Search the data for the string "Comparison" and copy each line where it turns up.

Stored items:
★ ★ ★ ★ ★ ★ ★
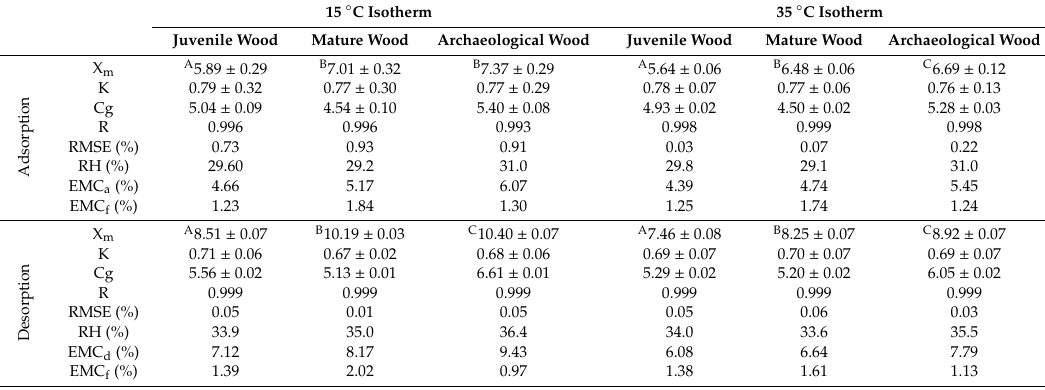
Table 2. Main functional groups present in wood and their absorption band.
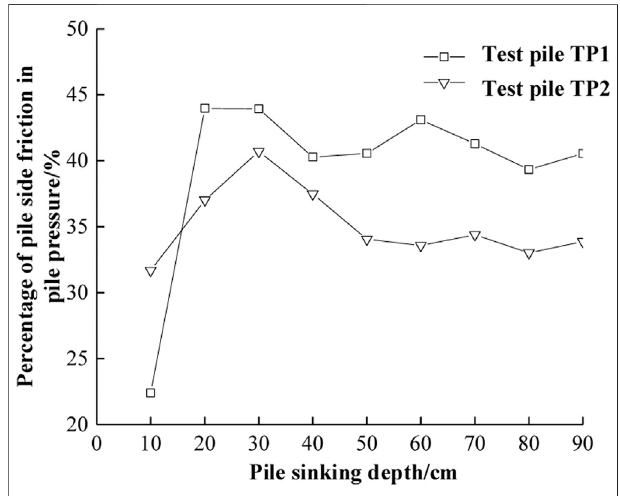
FIGURE 11 | The side resistance of the pile as a percentage of the pile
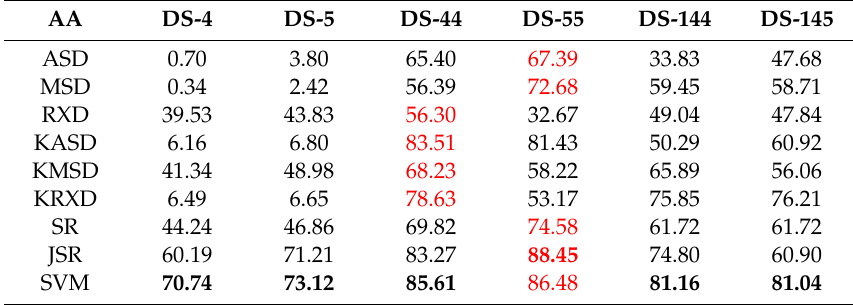
Table 4. Average accuracy (AA) in percentage of each method and band combination. Red numbers indicate the best accuracy for each method and bold numbers indicate the best accuracy for each dataset.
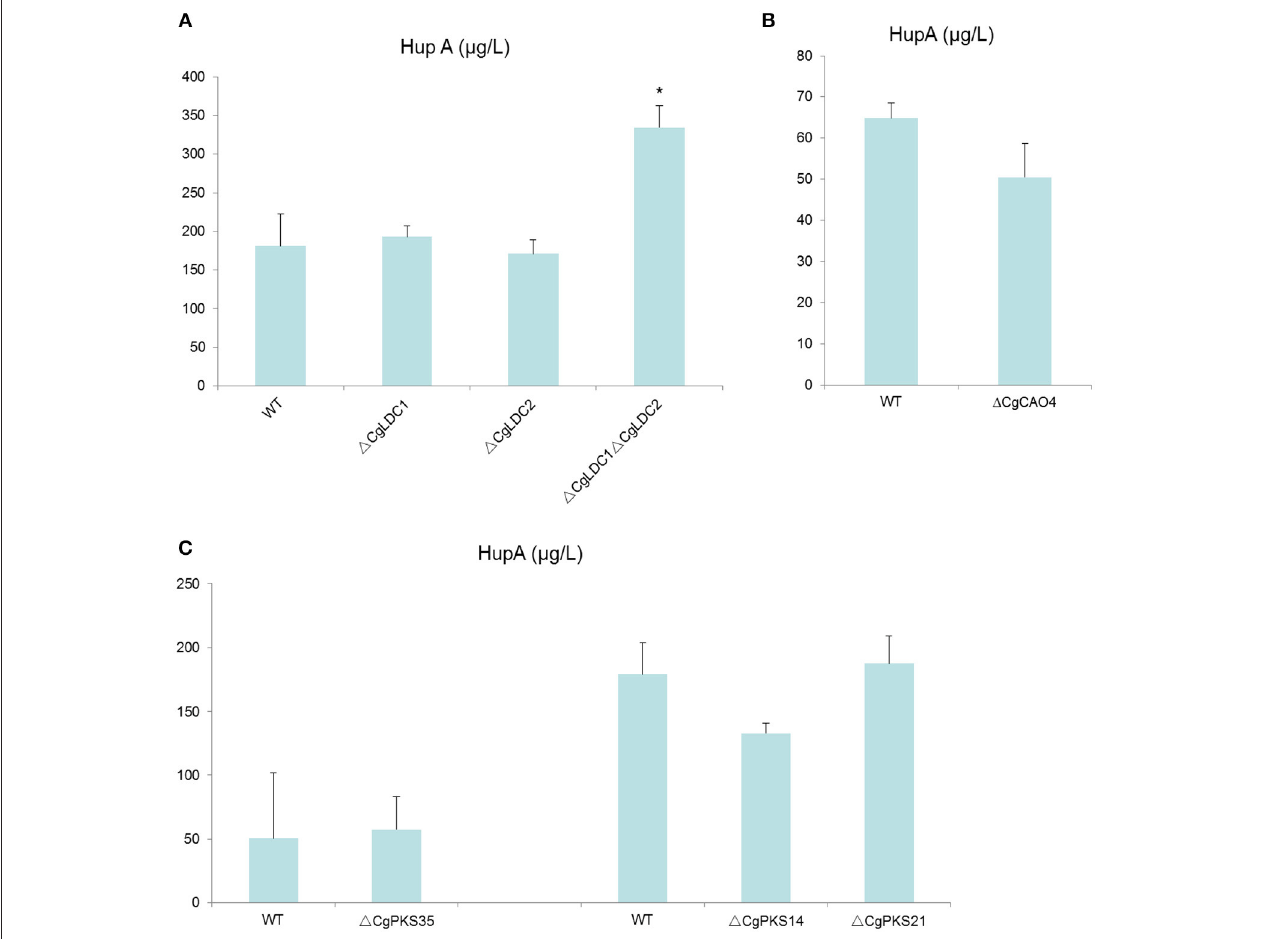
FIGURE 9 | Comparison of HupA production from culture extracts from wild type (WT) C. gloeosporioides Cg01 and LDC, CAO, and PKS gene knock out mutants ( A : LDC; B : CAO; C : PKS). The experiment was performed in triplicate. Mean values and standard deviations are given. Asterisks above the bars denote significant differences in the measurements of the indicated strains compared to the WT. * p <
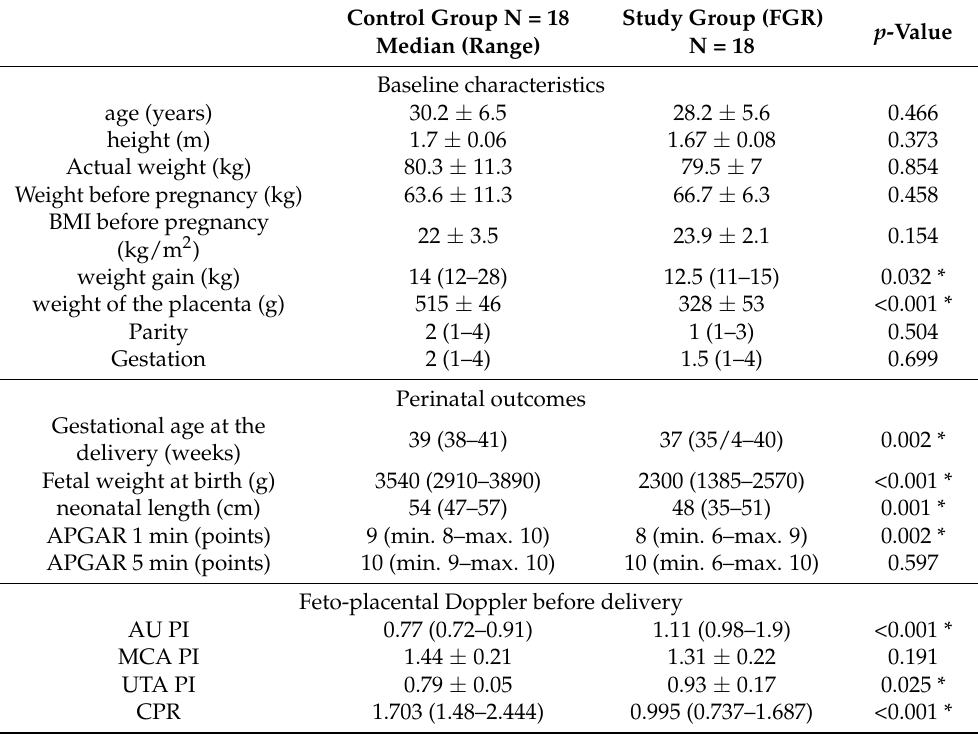
Table 1. Clinical characteristics and anthropometric measurements of mothers and newborns.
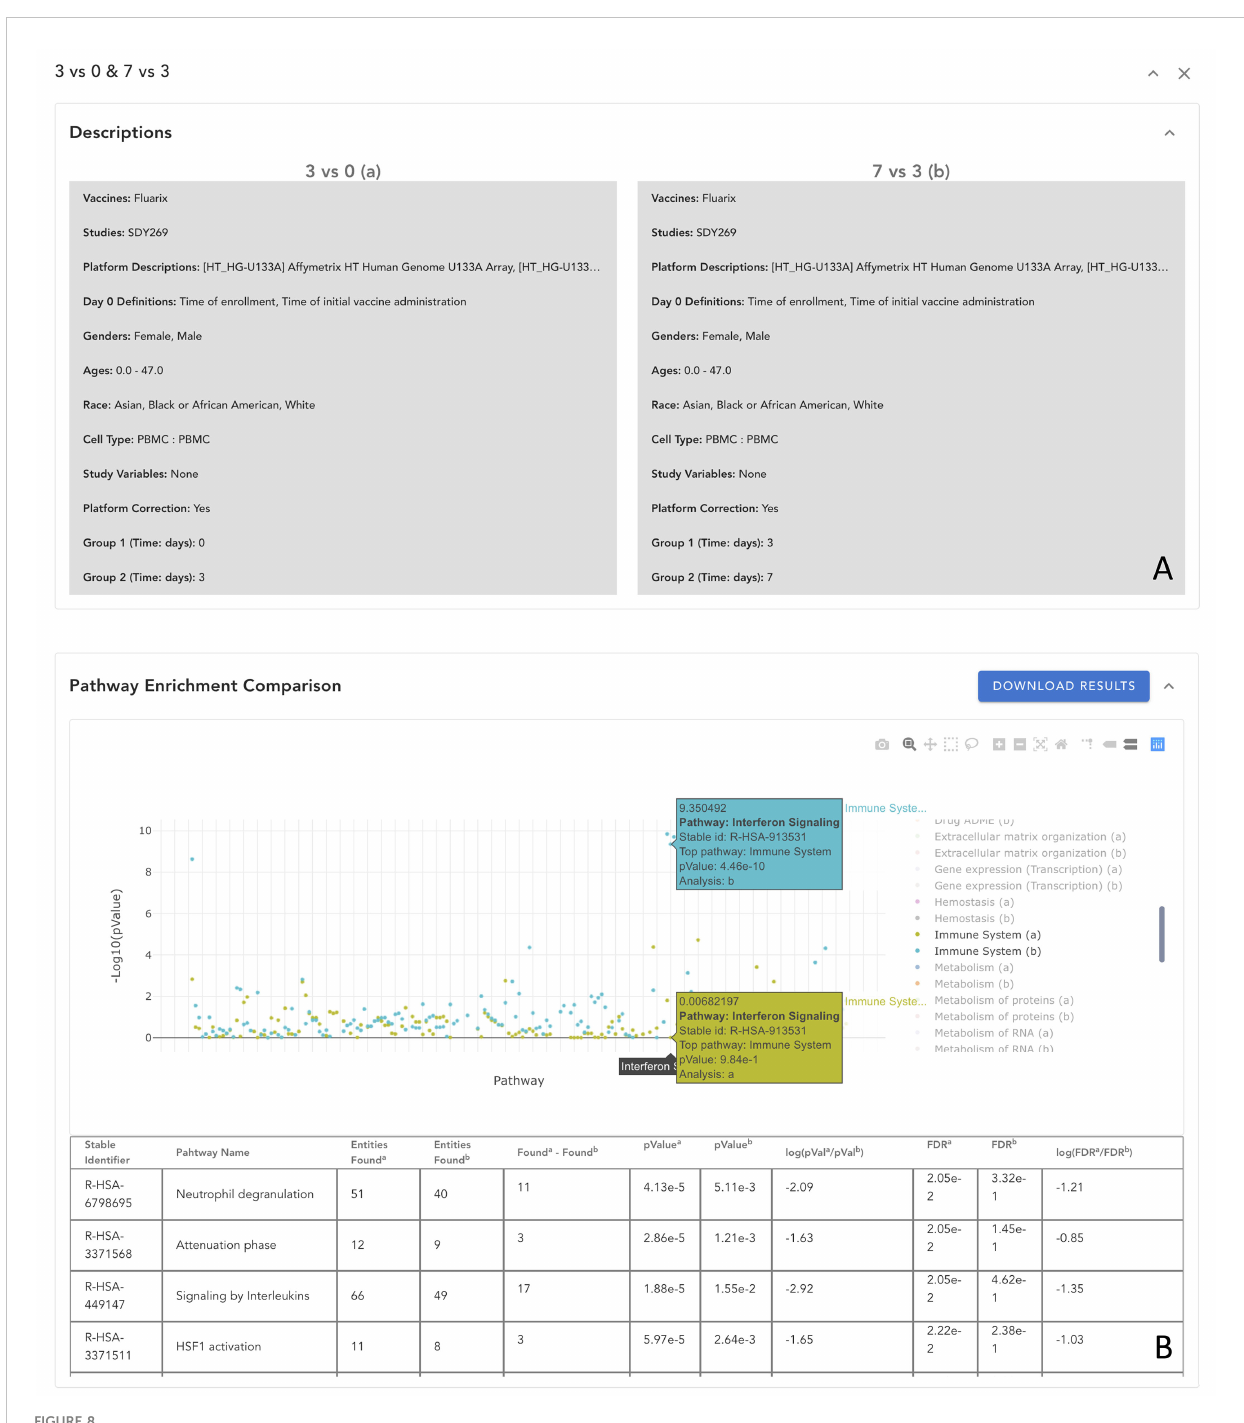
FIGURE 8 Comparison of analysis results in VIGET. A comparison analysis was set up in VIGET for two analyses in (A) between vaccine response on day 3 and day 7 post vaccination by Fluarix (an in fl uenza vaccine) collected in study SDY269. The user can compare results in a collective view such as the pathway plot view shown in (B) where only pathways annotated in “ Immune System ” are shown for simplicity. As we can see in this pathway comparison, the fi rst three days have stronger responses in the “ Signaling by Interleukin ” pathways as shown in the bottom table. However, after three days, the “ Interferon Signaling ” pathways become stronger as marked in the plot. The user can also compare results directly in the volcano plot and the network view (not shown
★ ★ ★ ★ ★ ★ ★
● **Task solution**
FIGURE 9 | Comparison of HupA production from culture extracts from wild type (WT) C. gloeosporioides Cg01 and LDC, CAO, and PKS gene knock out mutants ( A : LDC; B : CAO; C : PKS). The experiment was performed in triplicate. Mean values and standard deviations are given. Asterisks above the bars denote significant differences in the measurements of the indicated strains compared to the WT. * p <
FIGURE 8 Comparison of analysis results in VIGET. A comparison analysis was set up in VIGET for two analyses in (A) between vaccine response on day 3 and day 7 post vaccination by Fluarix (an in fl uenza vaccine) collected in study SDY269. The user can compare results in a collective view such as the pathway plot view shown in (B) where only pathways annotated in “ Immune System ” are shown for simplicity. As we can see in this pathway comparison, the fi rst three days have stronger responses in the “ Signaling by Interleukin ” pathways as shown in the bottom table. However, after three days, the “ Interferon Signaling ” pathways become stronger as marked in the plot. The user can also compare results directly in the volcano plot and the network view (not shown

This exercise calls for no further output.